CONSIGNES DE L'EXERCICE:
• A. Recopiez sans rien changer le passage de l'entretien sur Nikel qui va de "C’est là que" à "du groupe ?", ces deux bouts de phrase compris.
• B. D'après l'entretien sur Nikel, pour quel programme de France Musique Yaron Deutsch a-t-il proposé de créer trois pièces ?
• C. Écrivez la suite de l'entretien sur Nikel, en reprenant juste après la dernière phrase donnée.

TEXTE FOURNI:
:::
Un Janus nommé Nikel

Interviews 08.09.2022

Qui a rencontré une fois dans sa vie le guitariste Yaron Deutsch ne l’oublie pas. Voilà un musicien que la passion dévore, et que le feu de la découverte anime !
La saison dernière, il a frappé aux portes de Radio France, en proposant de créer trois pièces pour le programme de France Musique “Création Mondiale”. Ces trois pièces sont à l’image du répertoire de Nikel : ce sont trois mondes, aux antipodes l’un de l’autre. Peu de points commun en effet entre la musique de l’Autrichien Klaus Lang, du Français Sylvain Marty, et de l’Américain Matthew Shlomowitz, associé à l’Irlandaise Jennifer Walshe dans une création à quatre mains. Nikel aime jouer les grands écarts, ou disons “une forme d’éclectisme contrôlé”, pour reprendre les mots de Yaron Deutsch. 
Nikel a aussi une double identité sonore, qui lui vient de ses couleurs instrumentales : guitare électrique, piano ou/et claviers, saxophone, batterie ou/et percussion. 
C’est là que “Janus” entre en scène. L’identité de Nikel est bel et bien double : derrière le groupe de rock se cache l’ensemble de musique contemporaine, à moins que ce ne soit l’inverse…
Mouvement après mouvement, entrons dans les vies multiples de Nikel !

Ouverture : points de vue de compositeurs, avec Jennifer Walshe et Sylvain Marty.

Jennifer, vous avez collaboré pour la première fois avec Nikel en mai dernier, en enregistrant avec eux “Minor Characters”, cinq pièces co-composées avec votre ami de Londres Matthew Shlomowitz. Selon vous, quelle est l’identité sonore du groupe ?
Jennifer Walshe : On peut dire qu’il y a cette sorte de son rock fondamental, à cause de la guitare électrique jouée par Yaron et de la batterie de Brian, mais c’est aussi parce que la partie que Matthew a composée pour Brian dans “Minor Characters” utilise la batterie, ce qui n’est pas toujours le cas dans les musiques jouées par Nikel. 
Brian et Matthew ont en commun leur culture rock et punk ; ils ont joué cette musique, par conséquent, ils apportent avec eux des gestes spécifiques sur la batterie et la percussion. C’est très présent dans le groupe, c’est même l’essence de Nikel pour moi : c’est presque une forme de philosophie du groupe.

Sylvain, qu’est-ce que vous aimez dans le travail et le son de Nikel ?
Sylvain Marty : J’aime beaucoup de choses, mais par-dessus tout j’apprécie l’esprit des musiciens, leur façon d’aborder leur instrument. Les choses sont vraiment ouvertes. On peut proposer beaucoup de choses ; ils poussent les recherches vraiment loin. Ils accueillent avec beaucoup d’attention des propositions d’écriture qui, pour ma part, vont souvent loin en termes de verticalité, de mise en place, de succession de modes de jeux. Nous avons par ailleurs des affinités musicales. J’aime ce qu’ils font, leurs choix de compositeurs. Enfin, c’est une formation qui me renvoie à mes origines.
:::
Objets conservés d'une collection:
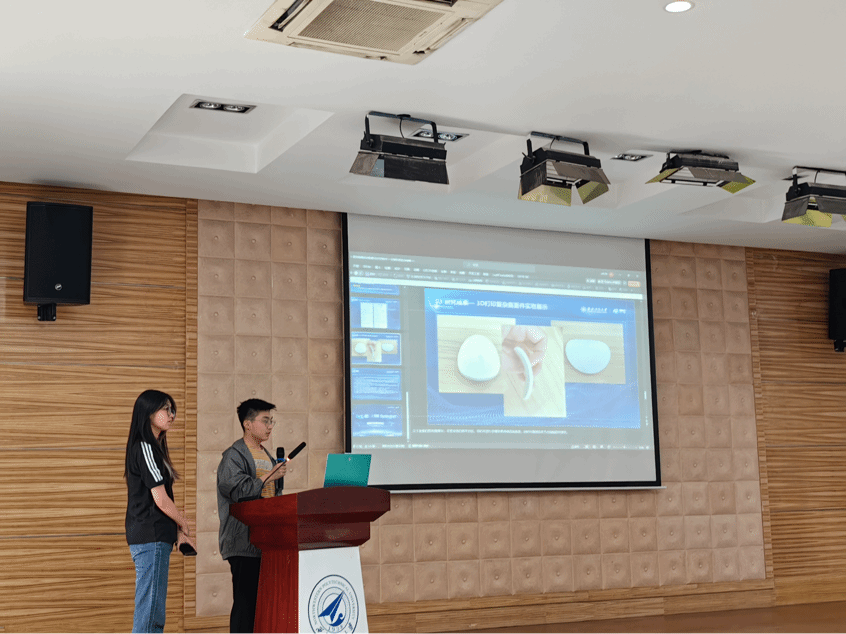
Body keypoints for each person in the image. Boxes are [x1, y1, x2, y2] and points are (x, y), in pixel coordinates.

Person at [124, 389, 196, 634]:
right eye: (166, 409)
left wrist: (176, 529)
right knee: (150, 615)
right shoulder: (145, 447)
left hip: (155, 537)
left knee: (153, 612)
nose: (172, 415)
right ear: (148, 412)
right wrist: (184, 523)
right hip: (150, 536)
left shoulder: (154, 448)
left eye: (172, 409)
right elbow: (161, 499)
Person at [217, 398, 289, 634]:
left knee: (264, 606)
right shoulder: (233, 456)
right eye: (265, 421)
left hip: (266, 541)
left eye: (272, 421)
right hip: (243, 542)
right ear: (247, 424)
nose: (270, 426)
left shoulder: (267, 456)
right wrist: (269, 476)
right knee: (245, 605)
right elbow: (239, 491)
:::
RÉPONSES ATTENDUES:
• A.
C’est là que “Janus” entre en scène. L’identité de Nikel est bel et bien double : derrière le groupe de rock se cache l’ensemble de musique contemporaine, à moins que ce ne soit l’inverse…
Mouvement après mouvement, entrons dans les vies multiples de Nikel !

Ouverture : points de vue de compositeurs, avec Jennifer Walshe et Sylvain Marty.

Jennifer, vous avez collaboré pour la première fois avec Nikel en mai dernier, en enregistrant avec eux “Minor Characters”, cinq pièces co-composées avec votre ami de Londres Matthew Shlomowitz. Selon vous, quelle est l’identité sonore du groupe ?

• B. Pour le programme « Création Mondiale ».

• C.
La percussion, le piano, le saxophone sont des instruments avec lesquels j’ai beaucoup improvisé dans le passé, la guitare aussi. Ce sont des sons que j’ai eus en moi aussi, ou en tout cas qui sont proches de moi. Il y avait une forme d’évidence à notre rencontre !

Développement, ou quand Nikel se raconte à quatre voix 

Voix n°1 : Yaron Deutsch, guitariste 
Yaron, quand tu as fondé ce groupe en 2006, l’idée première du groupe était de jouer des pièces totalement neuves, ce qui implique de découvrir des compositeurs et de leur passer des commandes. Au fil des années, Nikel a tissé des compagnonnages, entretenu une fidélité avec certains compositeurs. 
Le son du groupe a sans doute évolué aussi : comment le définirais-tu aujourd’hui
Yaron : On ne peut pas échapper au son du groupe. Nikel, c’est une fusion de sources sonores électroniques et acoustiques, à partir du moment où sont réunis  le saxophone, le piano, la percussion et la guitare électrique – et maintenant aussi les synthétiseurs et la batterie. Par ailleurs, Nikel propose une fusion d’esthétiques et de références psychologiques. Chacun apporte son propre parcours, sa sensibilité au groupe.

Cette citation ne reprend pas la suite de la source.